March brought all kinds of interesting and exciting things to me, and the Nemarket practice. The March weather, save for a few fabulous days, was all Lion as far as I was concerned. So WET, and so COLD – combined! It’s odd that we got through most of the winter without any snow days and now, all of a sudden in March we are having ice storms, and thunder-snow. We all hope the clients got through all of the bad weather and power outages without too much trouble.  I’m very glad for the arrival of spring, and hopeful soon it will start feeling a little sunnier as the days go on, and continue to get longer.

(Stored data)
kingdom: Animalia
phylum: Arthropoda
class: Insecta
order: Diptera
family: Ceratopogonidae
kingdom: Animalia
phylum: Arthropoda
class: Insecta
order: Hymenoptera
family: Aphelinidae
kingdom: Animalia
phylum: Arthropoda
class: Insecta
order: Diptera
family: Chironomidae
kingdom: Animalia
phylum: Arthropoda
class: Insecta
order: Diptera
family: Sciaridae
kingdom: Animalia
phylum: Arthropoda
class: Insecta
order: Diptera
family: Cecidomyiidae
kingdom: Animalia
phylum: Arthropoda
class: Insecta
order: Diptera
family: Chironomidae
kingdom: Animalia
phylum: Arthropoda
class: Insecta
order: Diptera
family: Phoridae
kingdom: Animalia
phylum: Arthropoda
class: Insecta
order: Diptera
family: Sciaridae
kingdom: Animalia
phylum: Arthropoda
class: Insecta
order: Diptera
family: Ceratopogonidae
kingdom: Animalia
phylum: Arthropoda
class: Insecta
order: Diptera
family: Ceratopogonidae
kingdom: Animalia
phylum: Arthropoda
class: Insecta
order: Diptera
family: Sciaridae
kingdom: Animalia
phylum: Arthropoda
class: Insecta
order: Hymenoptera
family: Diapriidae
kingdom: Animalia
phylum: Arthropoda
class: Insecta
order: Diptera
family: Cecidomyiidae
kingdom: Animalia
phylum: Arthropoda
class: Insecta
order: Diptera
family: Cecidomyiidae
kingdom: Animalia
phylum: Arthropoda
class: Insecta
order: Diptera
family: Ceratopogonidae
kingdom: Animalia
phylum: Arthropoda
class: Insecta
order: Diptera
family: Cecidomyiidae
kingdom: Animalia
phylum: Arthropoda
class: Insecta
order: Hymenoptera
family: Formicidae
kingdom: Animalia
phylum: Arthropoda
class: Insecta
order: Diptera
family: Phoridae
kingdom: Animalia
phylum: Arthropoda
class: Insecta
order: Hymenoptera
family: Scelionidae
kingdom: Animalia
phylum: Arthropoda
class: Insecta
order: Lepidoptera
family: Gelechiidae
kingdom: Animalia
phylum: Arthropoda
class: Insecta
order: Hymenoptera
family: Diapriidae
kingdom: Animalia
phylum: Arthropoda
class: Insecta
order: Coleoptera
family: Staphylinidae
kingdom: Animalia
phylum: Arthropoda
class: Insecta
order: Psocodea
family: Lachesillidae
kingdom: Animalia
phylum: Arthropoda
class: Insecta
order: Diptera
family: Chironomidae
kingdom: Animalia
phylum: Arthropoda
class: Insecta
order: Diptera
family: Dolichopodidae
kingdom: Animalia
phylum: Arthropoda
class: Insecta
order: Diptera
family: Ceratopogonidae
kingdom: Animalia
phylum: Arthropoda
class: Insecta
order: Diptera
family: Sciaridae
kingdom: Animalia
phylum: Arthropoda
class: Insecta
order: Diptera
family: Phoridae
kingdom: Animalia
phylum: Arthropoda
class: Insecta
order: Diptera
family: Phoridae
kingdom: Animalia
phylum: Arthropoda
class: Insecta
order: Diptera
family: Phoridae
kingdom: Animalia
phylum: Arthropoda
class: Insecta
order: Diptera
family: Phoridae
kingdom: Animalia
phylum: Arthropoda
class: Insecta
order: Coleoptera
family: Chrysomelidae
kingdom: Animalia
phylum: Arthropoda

What is needed =
Pick up the passage about March weather right after its last sentence and extend it by a paragraph in the same voice.

Output for this task =
Dr. Kathryn got home from showing and started back to work with us and we found out our tech Karen is pregnant (we’re so excited for Karen and Matt)! Last months wounds all continue to improve which is exciting, and perhaps, if they heal, we’ll have a couple of cool cases to share with you all next month (fingers crossed for continued smooth recoveries!).   One of our interesting wound cases was struggling so we chose to incorporate the use of sterile medical maggots to help clean up some of the necrotic (diseased or dying) tissue that we couldn’t easily access. Now, for the record, historically, I HATE MAGGOTS. If you call with a horse who has maggots somewhere, and I get called out to help, I will likely gag before I can get on with my work. That said, when it comes to garbage removal and cleanup, they are sometimes far better than any thing else we can offer.  Medical maggots need to be imported and shipped from California, so we were thrilled when they arrived alive, and delighted to see the improvement in the wound after they had done their work. See pictures and video below!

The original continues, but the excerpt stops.